- 3 Reasons Flexible Electronics Enable Smarter Displays
- For a decade or more, flexible electronics has been just over the horizon, beaconing from a future where all mobile computerized equipment could be rolled up like a bedroll for transportation. Despite these unfulfilled expectations, here are three ways that smarter displays are realizing the unfulfilled dreams of flexible electronics.Flash Gordon popularized the idea of flying cars more than 50 years ago, but still they are not here. Likewise, the era of mobile computers that you can roll up like a scroll could still be a dream 50 years hence.
Nevertheless, the technologies that caused all the speculation about flexible electronics are already revolutionizing the multi-billion-dollar display industry. Theoretically, flexible displays could be rolled up like a blueprint or pulled down like a window blind. The reality, however, is that flexible, printable, organic electronics are finding their best uses in cost-reducing three aspects of the manufacturing of electronic displays (albeit without making the entire display flexible).

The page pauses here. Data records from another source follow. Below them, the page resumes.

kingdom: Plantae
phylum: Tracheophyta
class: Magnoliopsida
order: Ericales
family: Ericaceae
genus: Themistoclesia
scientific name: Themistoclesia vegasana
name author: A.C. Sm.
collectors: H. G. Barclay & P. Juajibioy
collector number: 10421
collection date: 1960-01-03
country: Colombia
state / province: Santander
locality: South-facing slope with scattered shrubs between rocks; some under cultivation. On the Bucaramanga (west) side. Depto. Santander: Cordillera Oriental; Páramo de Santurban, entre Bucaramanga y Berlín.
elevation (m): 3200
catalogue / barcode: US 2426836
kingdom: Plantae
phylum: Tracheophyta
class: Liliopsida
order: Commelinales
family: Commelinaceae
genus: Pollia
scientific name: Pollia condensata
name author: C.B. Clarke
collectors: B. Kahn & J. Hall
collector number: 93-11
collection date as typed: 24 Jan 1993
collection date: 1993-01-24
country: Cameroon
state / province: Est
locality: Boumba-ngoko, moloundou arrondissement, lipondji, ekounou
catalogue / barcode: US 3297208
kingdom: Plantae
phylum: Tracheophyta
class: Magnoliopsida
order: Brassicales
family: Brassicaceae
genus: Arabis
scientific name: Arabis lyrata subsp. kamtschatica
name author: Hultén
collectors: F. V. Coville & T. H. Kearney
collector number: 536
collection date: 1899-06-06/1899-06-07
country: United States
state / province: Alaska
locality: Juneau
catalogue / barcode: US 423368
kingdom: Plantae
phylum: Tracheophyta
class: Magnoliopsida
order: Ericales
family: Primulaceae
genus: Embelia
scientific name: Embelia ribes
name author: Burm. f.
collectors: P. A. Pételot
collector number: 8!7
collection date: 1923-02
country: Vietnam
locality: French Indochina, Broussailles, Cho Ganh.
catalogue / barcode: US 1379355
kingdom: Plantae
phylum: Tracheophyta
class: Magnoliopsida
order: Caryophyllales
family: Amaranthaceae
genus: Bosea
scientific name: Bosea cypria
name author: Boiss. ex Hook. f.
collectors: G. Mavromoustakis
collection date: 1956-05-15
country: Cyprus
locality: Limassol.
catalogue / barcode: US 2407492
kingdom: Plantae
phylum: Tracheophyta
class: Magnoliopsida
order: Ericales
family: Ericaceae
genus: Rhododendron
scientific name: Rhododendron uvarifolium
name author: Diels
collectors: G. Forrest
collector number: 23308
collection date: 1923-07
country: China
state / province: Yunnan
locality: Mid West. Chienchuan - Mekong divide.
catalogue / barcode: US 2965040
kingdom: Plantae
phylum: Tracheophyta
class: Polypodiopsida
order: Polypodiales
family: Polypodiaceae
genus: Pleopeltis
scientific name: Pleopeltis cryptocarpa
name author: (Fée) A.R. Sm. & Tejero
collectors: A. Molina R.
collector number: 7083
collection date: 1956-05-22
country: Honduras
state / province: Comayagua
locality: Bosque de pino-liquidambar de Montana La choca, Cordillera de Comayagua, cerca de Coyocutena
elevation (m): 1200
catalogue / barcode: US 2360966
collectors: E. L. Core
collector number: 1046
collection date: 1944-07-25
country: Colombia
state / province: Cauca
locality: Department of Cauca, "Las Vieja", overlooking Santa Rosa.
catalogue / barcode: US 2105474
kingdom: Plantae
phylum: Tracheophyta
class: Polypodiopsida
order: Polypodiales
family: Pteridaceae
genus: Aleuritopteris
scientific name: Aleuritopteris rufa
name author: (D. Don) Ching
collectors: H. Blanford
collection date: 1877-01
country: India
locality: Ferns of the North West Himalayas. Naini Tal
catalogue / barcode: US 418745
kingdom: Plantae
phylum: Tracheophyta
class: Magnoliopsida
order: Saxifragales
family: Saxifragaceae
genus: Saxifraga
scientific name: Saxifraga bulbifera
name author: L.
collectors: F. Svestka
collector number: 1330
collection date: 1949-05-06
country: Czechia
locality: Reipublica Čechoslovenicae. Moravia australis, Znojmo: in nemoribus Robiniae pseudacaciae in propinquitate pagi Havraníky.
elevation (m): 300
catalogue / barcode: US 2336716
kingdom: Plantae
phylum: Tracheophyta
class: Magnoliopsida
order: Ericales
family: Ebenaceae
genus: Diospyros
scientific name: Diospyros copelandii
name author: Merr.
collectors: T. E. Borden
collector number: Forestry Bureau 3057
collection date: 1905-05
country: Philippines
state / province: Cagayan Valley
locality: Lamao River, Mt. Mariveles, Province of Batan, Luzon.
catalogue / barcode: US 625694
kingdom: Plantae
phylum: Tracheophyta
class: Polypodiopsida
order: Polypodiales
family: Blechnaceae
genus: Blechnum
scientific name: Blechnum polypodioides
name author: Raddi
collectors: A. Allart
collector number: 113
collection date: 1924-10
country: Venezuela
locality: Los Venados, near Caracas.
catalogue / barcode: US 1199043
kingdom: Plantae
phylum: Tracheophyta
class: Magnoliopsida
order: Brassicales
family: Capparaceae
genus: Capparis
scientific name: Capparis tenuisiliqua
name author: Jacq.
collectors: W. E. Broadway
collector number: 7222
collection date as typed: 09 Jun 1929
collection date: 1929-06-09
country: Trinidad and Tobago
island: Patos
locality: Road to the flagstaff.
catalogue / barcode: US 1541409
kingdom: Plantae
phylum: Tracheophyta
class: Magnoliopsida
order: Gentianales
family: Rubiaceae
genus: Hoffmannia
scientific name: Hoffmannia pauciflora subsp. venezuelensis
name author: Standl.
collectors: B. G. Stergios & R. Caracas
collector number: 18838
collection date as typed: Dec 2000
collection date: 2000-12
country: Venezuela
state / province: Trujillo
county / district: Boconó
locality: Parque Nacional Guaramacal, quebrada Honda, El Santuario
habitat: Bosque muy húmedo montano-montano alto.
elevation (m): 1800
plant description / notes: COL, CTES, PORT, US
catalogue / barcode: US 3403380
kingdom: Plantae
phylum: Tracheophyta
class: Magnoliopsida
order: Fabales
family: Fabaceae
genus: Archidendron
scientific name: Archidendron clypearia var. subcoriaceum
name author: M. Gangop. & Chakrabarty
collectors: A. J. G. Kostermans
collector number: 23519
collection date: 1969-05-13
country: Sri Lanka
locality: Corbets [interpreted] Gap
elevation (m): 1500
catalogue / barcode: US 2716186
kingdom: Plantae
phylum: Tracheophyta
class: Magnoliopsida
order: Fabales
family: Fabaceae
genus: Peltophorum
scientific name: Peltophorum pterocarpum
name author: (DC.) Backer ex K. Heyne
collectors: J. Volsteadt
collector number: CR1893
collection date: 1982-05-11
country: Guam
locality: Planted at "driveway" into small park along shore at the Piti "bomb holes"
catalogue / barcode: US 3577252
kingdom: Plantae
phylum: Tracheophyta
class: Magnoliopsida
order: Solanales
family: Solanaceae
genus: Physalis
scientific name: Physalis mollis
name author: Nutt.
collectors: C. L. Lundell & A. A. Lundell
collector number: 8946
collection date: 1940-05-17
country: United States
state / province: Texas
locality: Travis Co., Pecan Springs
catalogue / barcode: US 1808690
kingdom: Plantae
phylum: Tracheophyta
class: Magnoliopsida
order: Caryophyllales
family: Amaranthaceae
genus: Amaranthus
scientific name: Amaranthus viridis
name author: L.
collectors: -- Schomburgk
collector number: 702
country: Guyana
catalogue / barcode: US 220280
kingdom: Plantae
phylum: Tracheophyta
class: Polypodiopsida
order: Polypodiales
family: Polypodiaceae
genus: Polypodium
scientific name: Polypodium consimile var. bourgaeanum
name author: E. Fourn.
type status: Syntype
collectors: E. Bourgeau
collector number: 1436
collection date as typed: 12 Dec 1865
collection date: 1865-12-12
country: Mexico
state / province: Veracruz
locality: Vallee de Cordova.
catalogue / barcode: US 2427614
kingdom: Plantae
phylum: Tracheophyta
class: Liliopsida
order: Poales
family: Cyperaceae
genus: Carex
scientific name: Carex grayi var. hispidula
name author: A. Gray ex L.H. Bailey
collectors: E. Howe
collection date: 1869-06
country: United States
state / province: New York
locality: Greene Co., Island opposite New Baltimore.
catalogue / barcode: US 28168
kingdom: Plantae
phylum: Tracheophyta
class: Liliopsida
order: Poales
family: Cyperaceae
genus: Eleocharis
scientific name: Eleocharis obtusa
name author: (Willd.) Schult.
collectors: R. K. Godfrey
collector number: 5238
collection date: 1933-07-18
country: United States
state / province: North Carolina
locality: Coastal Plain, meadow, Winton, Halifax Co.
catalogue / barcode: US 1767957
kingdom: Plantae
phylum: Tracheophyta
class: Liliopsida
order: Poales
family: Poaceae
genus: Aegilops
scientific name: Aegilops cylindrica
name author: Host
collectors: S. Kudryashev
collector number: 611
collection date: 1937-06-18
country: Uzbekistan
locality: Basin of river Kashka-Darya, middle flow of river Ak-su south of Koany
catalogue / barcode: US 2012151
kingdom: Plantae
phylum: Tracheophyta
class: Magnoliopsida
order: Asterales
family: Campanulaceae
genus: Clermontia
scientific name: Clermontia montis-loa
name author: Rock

Arizona State University's Flexible Display Center shows its active-matrix electrophoretic display based on E-Ink flexible touchscreen. Instead of using stiff glass for support, it uses a flexible DuPont Teijin Film.
According to Lux Research, which held a webinar on the subject Jan. 18 called “Sorting Hype From Reality in Printed, Organic, and Flexible Display Technologies,” there are three values that flexible electronics technologies are adding to modern displays.
1. Frontplane: The active display layers that provide pixel-level coloring have already been revolutionized by flexible display layers such as the electrophoretic technology used in Amazon's Kindle. Electrophoretic displays are built with flexible polymers instead of stiff silicon crystals, even though the rest of the display is stiff by virtue of the glass covering that protects it from spilled coffee.
For the future, active-layer frontplanes will be available using a wide variety of flexible electronic technologies, from organic light-emitting diodes (OLEDs) with super-wide-gamut color resolution to electro-wetting display technologies that have the ultra-low-power features to extend battery life in mobile devices, but can display fast-moving color video that a Kindle can't touch.
2. Backplanes: Thin-film transistors (TFTs) supply the signal to turn pixels on and off, necessitating a one-to-one relationship between pixels and TFTs (for instance, a five-megapixel display has five million TFTs). Today, silicon photo-masks are used to fabricate TFTs by laying down tiny patterns of photoresist on silicon sheets, which can then be etched into the shape of the desired thin-film transistors. However, techniques enabling printers to lay down the TFTs directly will soon lower the cost and manufacturing complexity of electronic displays.
3. Transparent Electrodes: The reason that displays appear to be transparent, despite the fact that every pixel is connected to a TFT that is printed on its backplane, is that the "wires" used to supply signals to the TFTs are transparent. Today, transparency is achieved by using indium tin oxide (ITO), which is becoming increasingly rare, thus driving up the manufacturing costs of displays. However, new formulations of flexible nanowires that can be printed at room temperature using silicon, silver, and pure carbon—graphene—promise to lower the cost of displays further by eliminating the need for costly ITO.